Hamburg – Wirbt ein Zahnarzt damit, sich mit Angstpatienten auszukennen, sollte er psychologisch geschult sein. Nur auf die Möglichkeit einer Vollnarkose hinzuweisen, reicht nicht. Denn diese ist nur nötig, wenn eine Grundsanierung ansteht oder viele Zähne behandelt werden müssen, sagt Zahnarzt Mats Mehrstedt. «Rund 70 Prozent der Bevölkerung ist es mulmig beim Zahnarzt», sagt Mehrstedt. Wer merkt, dass sein Herz klopft, sollte seinem Zahnarzt das sagen. Reagiert dieser unwirsch oder mit einem vermeintlich lustigen Spruch à la «Das ist doch nur ein kleines Loch», sollte man sich überlegen, ob das der richtige Arzt ist.
Das gilt auch, wenn der Zahnarzt lapidar darüber hinweggeht, wenn der Patient auch für eine kleine Behandlung eine Betäubung haben möchte. Wer sich mit Spritze wohler fühlt, sollte diese einfordern, rät Mehrstedt. «Ein Patient sollte beim Zahnarzt Ansprüche stellen.»
Doch woher kommt die Furcht? Bis Ende der 1980er Jahre war es üblich, Kinder bei einer Behandlung nicht zu betäuben, wie Mehrstedt erklärt. So gibt es jetzt viele Menschen, die von klein auf gelernt haben, dass die Zahnarzt-Behandlung mit Schmerzen verbunden ist. «Bei manchen Patienten wurde die Angst auch von den Eltern übertragen, wenn diese schlechte Erfahrungen beim Zahnarzt gemacht haben», sagt Thomas Wolf vom Freien Verband Deutscher Zahnärzte. Oft ist es auch die Sorge um Kontrollverlust. «Der Mund ist ein Intimbereich», erklärt Wolf.
Mehrstedt vereinbart mit seinen Patienten, dass sie die Behandlung mit einem «Aaa» jederzeit unterbrechen können.
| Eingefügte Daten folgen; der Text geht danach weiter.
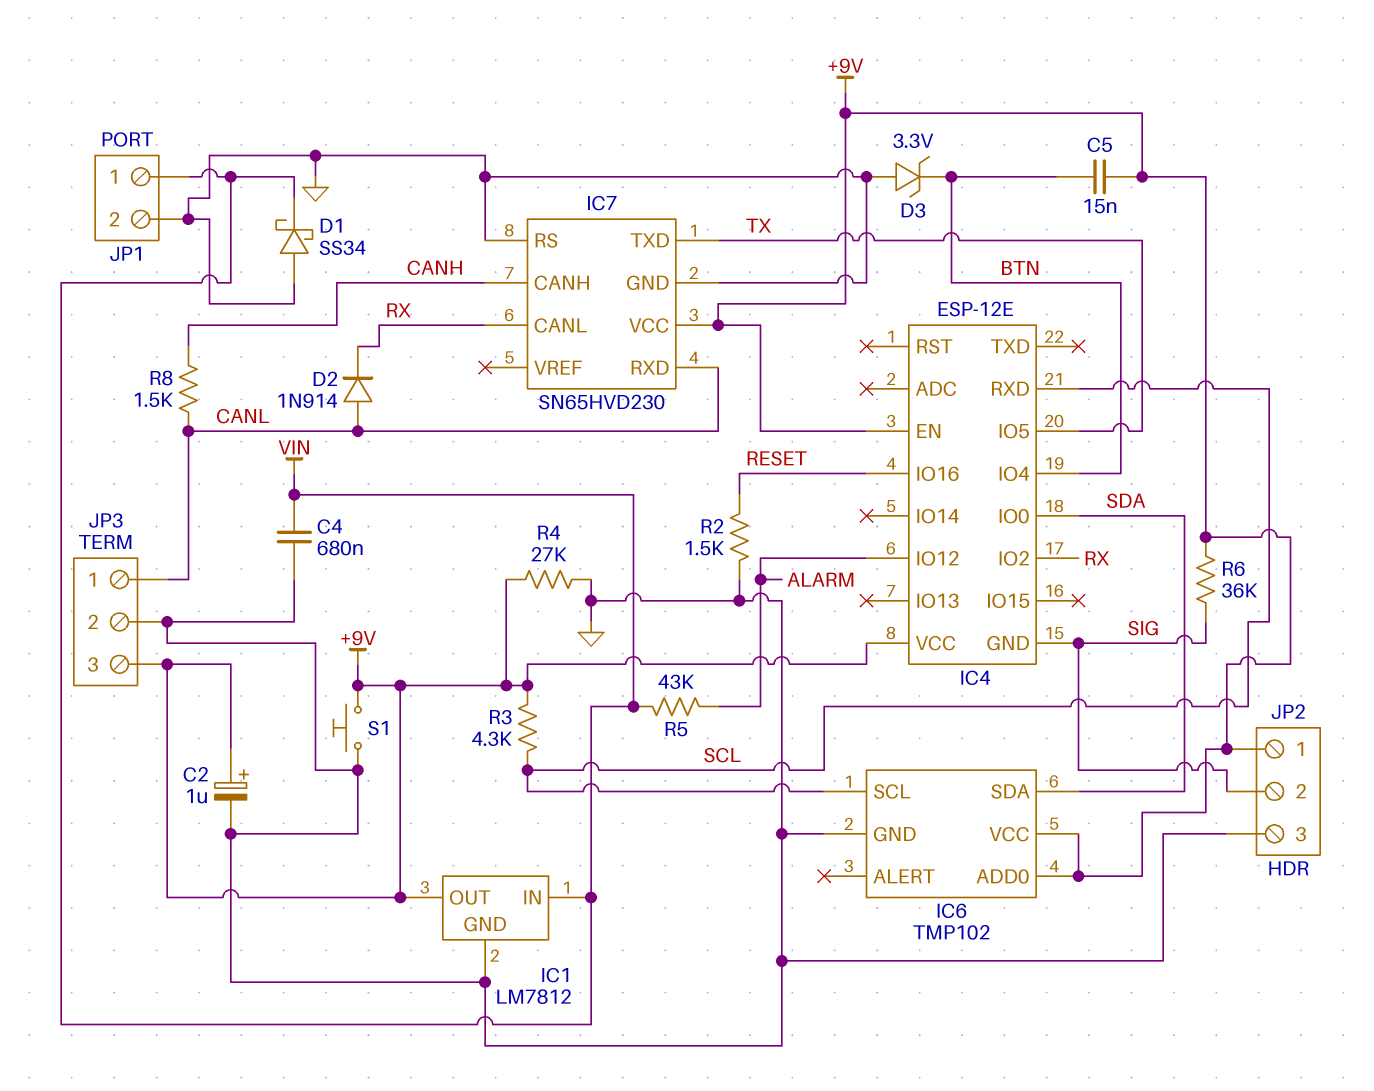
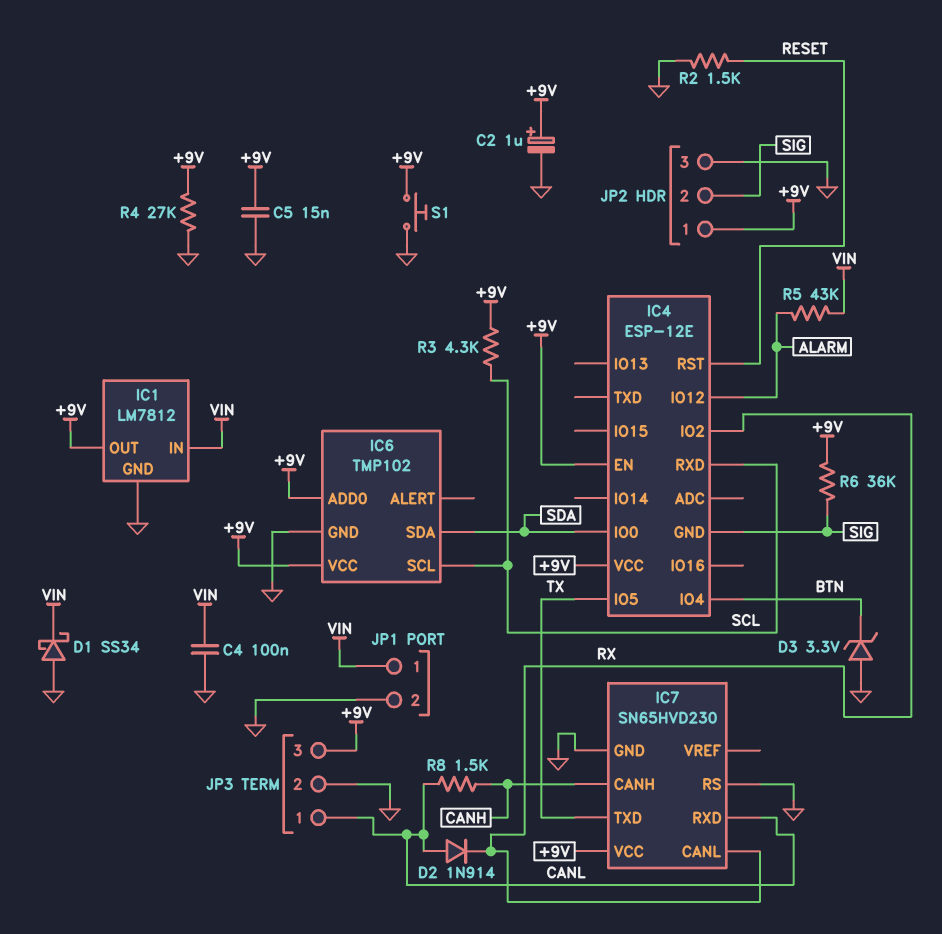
C4: 680nF (GND, VIN) -> 100nF (GND, VIN)
C5: 15nF (+9V, BTN) -> 15nF (+9V, GND)
IC4 pin IO16: RESET -> none
IC4 pin RST: none -> RESET

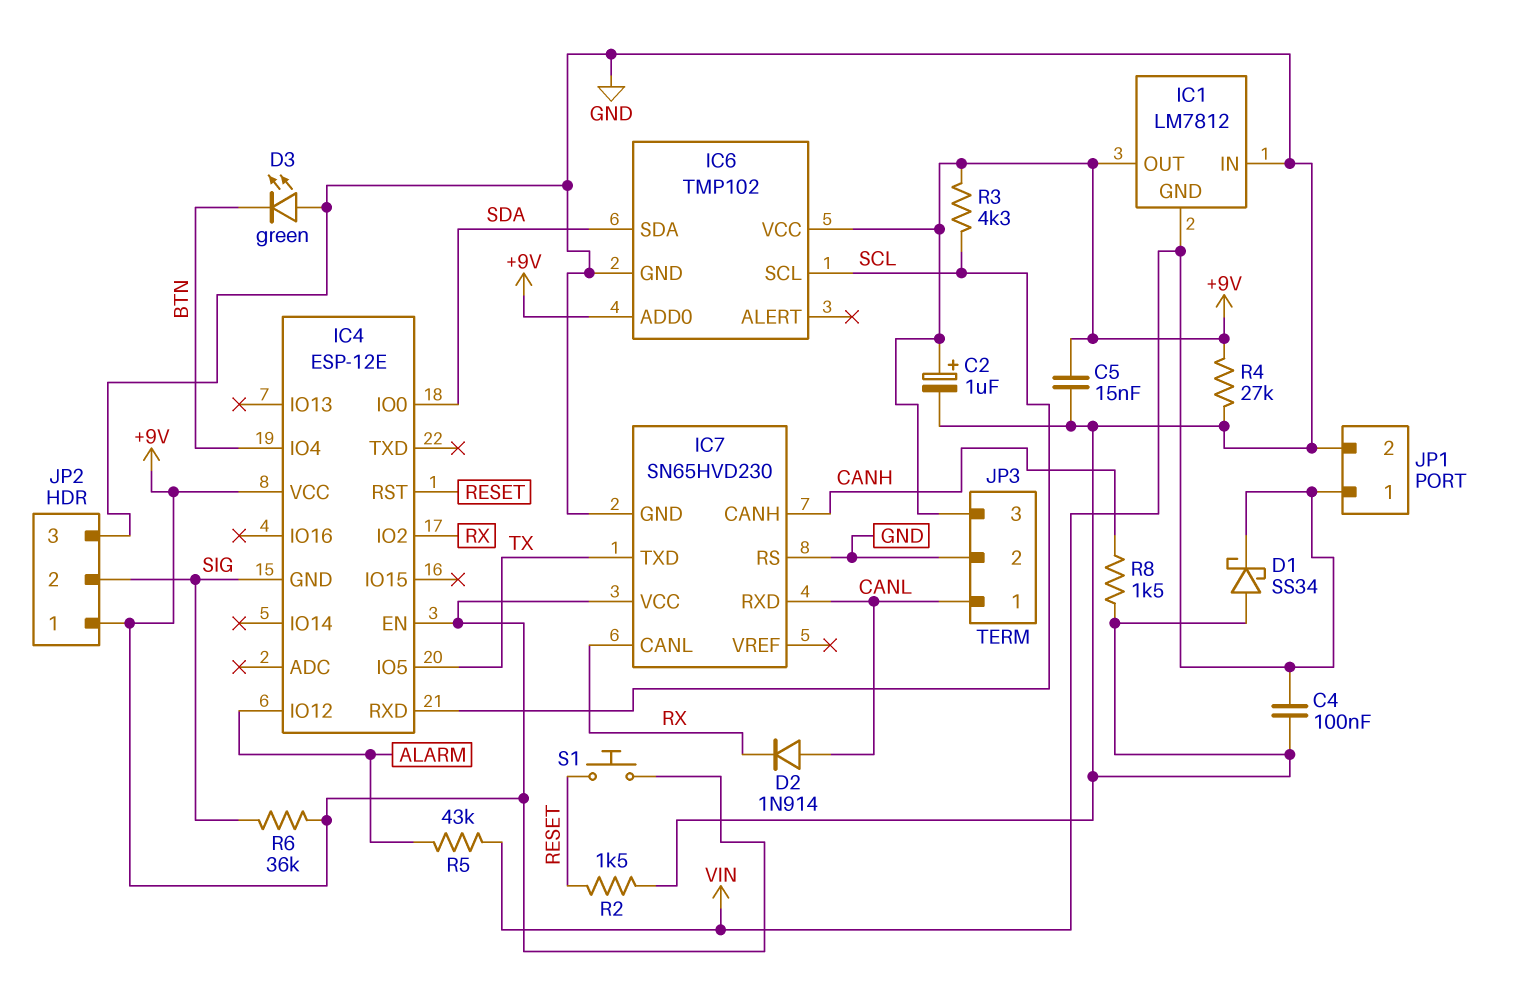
D3: zener 3.3V (A GND, K BTN) -> LED green (A GND, K BTN)
IC1 pin GND: GND -> VIN
IC1 pin IN: VIN -> GND
R8: 1.5k (CANH, CANL) -> 1.5k (CANH, GND)
S1: button (+9V, GND) -> button (+9V, RESET)

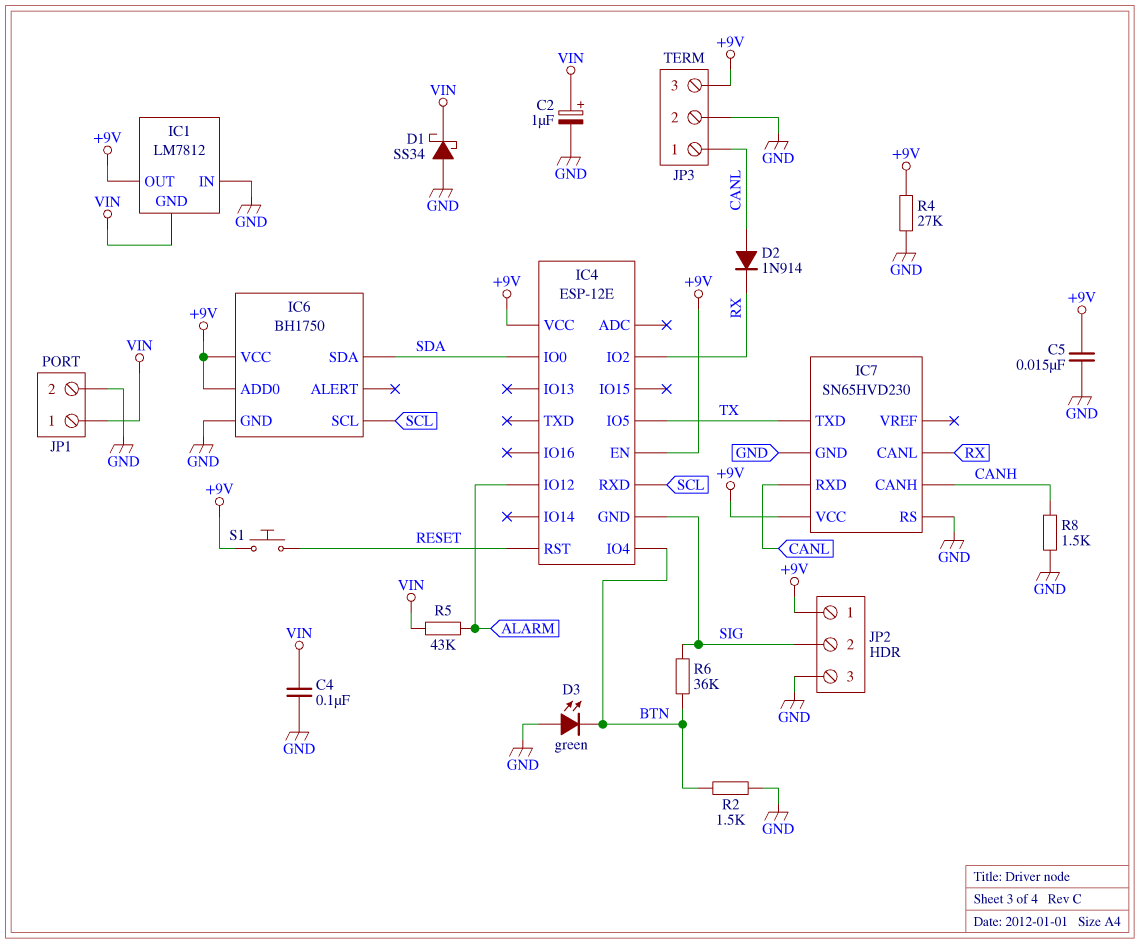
C2: 1uF (plus +9V, minus GND) -> 1uF (plus VIN, minus GND)
IC6: TMP102 -> BH1750
R2: 1.5k (GND, RESET) -> 1.5k (BTN, GND)
R3: 4.3k (+9V, SCL) -> none
R6: 36k (+9V, SIG) -> 36k (BTN, SIG)

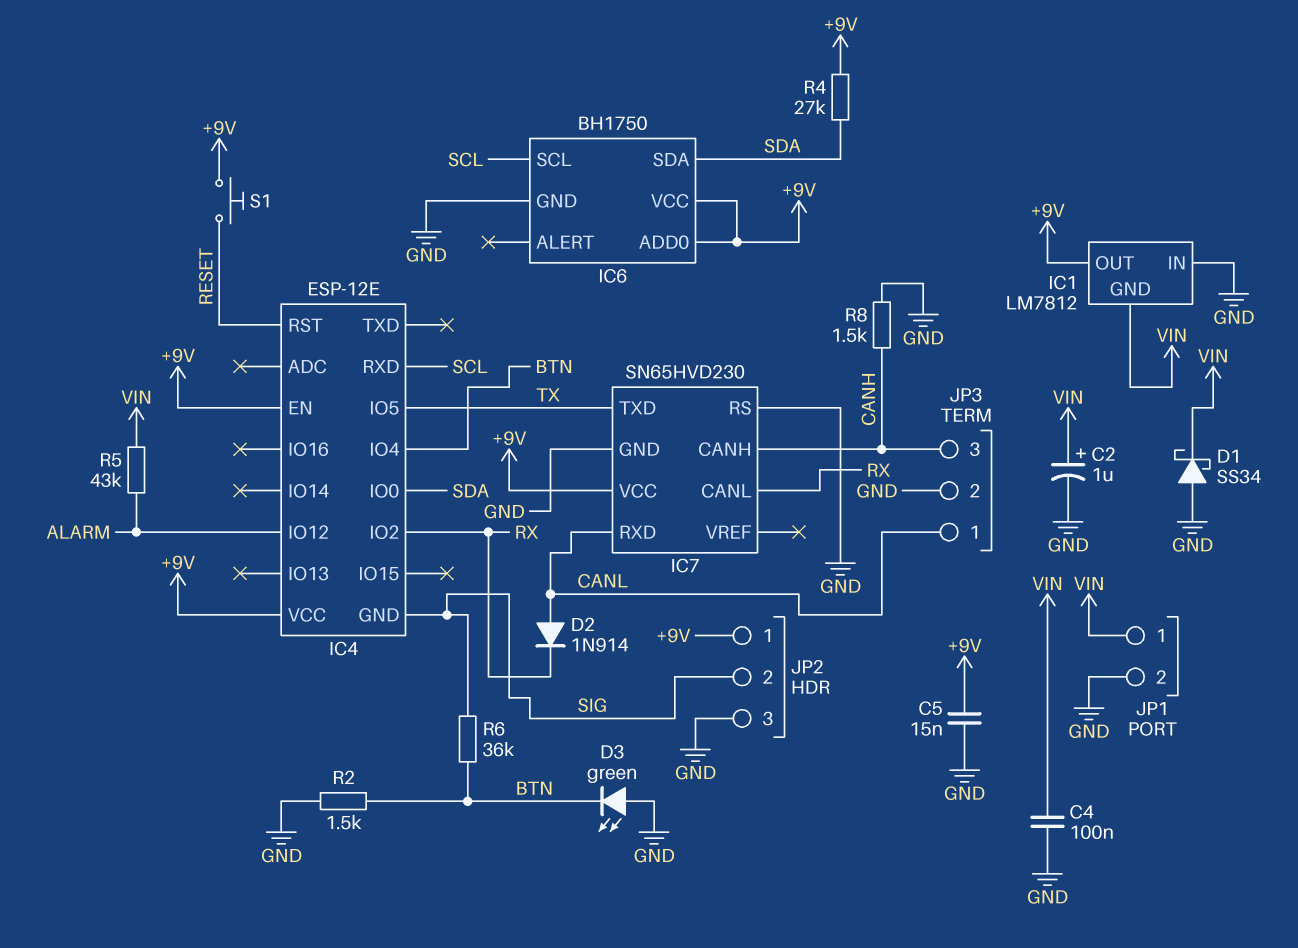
JP3 pin 3: +9V -> CANH
R4: 27k (+9V, GND) -> 27k (+9V, SDA)

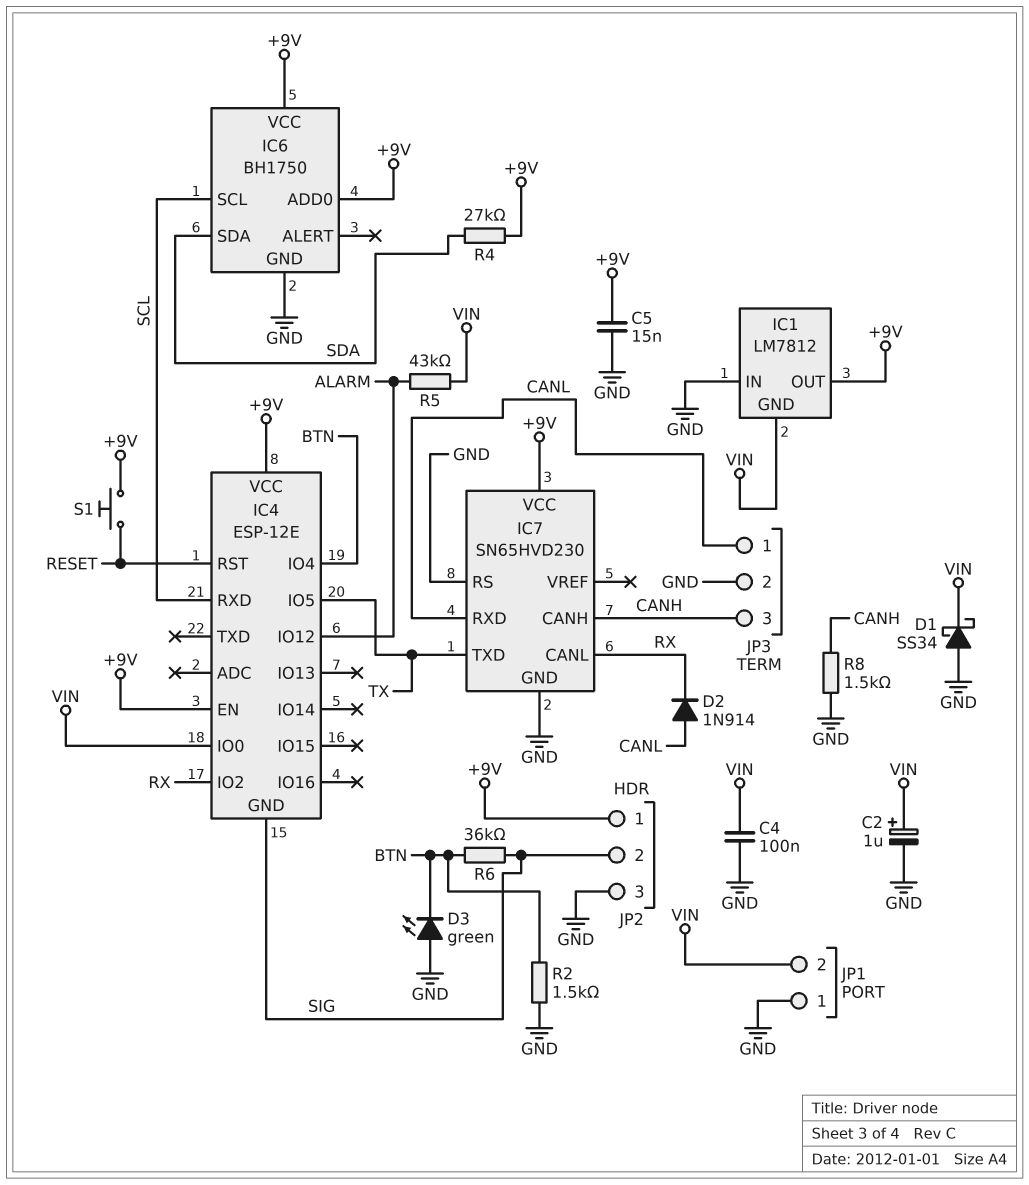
IC4 pin IO0: SDA -> VIN
JP1 pin 1: VIN -> GND
JP1 pin 2: GND -> VIN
Egal warum der Patient reagiert – sei es, weil ihn in dem Moment die Angst packt oder weil er eine Pause braucht. «Der Patient lernt so, dass er die Kontrolle hat», sagt Mehrstedt, der die Behandlung erst dann fortsetzt, wenn der Patient wieder so weit ist. Ein solches Vorgehen kann jeder mit seinem Zahnarzt vereinbaren, betont er.
Wolf arbeitet mit Hypnose. «Dies ist eine gesteigerte, fokussierte Aufmerksamkeit», erklärt der Experte, der auch Mitglied der Deutschen Gesellschaft für zahnärztliche Hypnose ist. Der Arzt bespricht mit dem Patienten, an welchem Ort dieser sich wohlfühlt und bittet ihn, sich Stichwörter zu überlegen, die diesen Ort beschreiben. Bevor es auf den Zahnarztstuhl geht, lässt der Arzt den Patienten sich diesen Ort vorstellen und nennt immer wieder die Schlüsselbegriffe. Ähnlich wie beim Tagträumen oder wenn man in Gedanken versunken ist. Der Wille ist nicht ausgeschaltet, man schläft nicht.
Für Zahnarzt Michael Leu, der die Deutsche Gesellschaft für Zahnbehandlungsphobie (DGZP) gegründet hat, ist das, was wir unter «Angst» verstehen, eine «Furcht». Denn: «Angst ist mehr als ein mulmiges Gefühl, es ist ein unbestimmtes Gefühl der Beklemmung», erklärt er. Allein der Gedanke an einen Zahnarztbesuch bereitet Übelkeit, schlaflose Nächte, Panik-Attacken. Laut DGZP gibt es in Deutschland etwa fünf Millionen Menschen mit dieser Phobie.
Niemand ist mit der Furcht auf die Welt gekommen. «Angst ist ein erlerntes Gefühl, durch Erlebnisse, die objektiv nicht schlimm sein mögen, die der Betroffene aber als schlimm empfunden hat», erklärt Mehrstedt. Und was man einst erlernt hat, kann man auch wieder verlernen, umpolen – mit Hilfe eines einfühlsamen Zahnarztes.